-------- INPUT MATERIAL

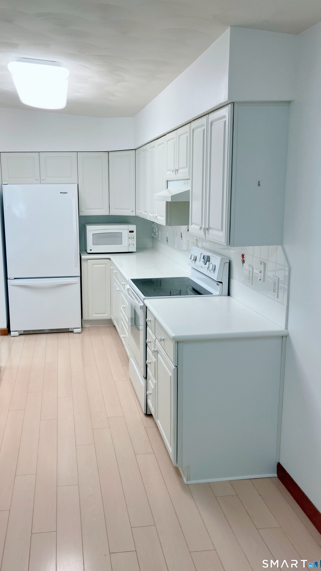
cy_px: 283
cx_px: 112
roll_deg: +0.6
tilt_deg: -10.3
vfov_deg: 62.6
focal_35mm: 31
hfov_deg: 37.4
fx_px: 469
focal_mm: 3.99
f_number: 1.8
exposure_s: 1/60
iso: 50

----------------

**EXERCISE PROMPT:**
All of the data is to be reproduced exactly, with the pictures left out.

**WRITTEN ANSWER:**
cy_px: 283
cx_px: 112
roll_deg: +0.6
tilt_deg: -10.3
vfov_deg: 62.6
focal_35mm: 31
hfov_deg: 37.4
fx_px: 469
focal_mm: 3.99
f_number: 1.8
exposure_s: 1/60
iso: 50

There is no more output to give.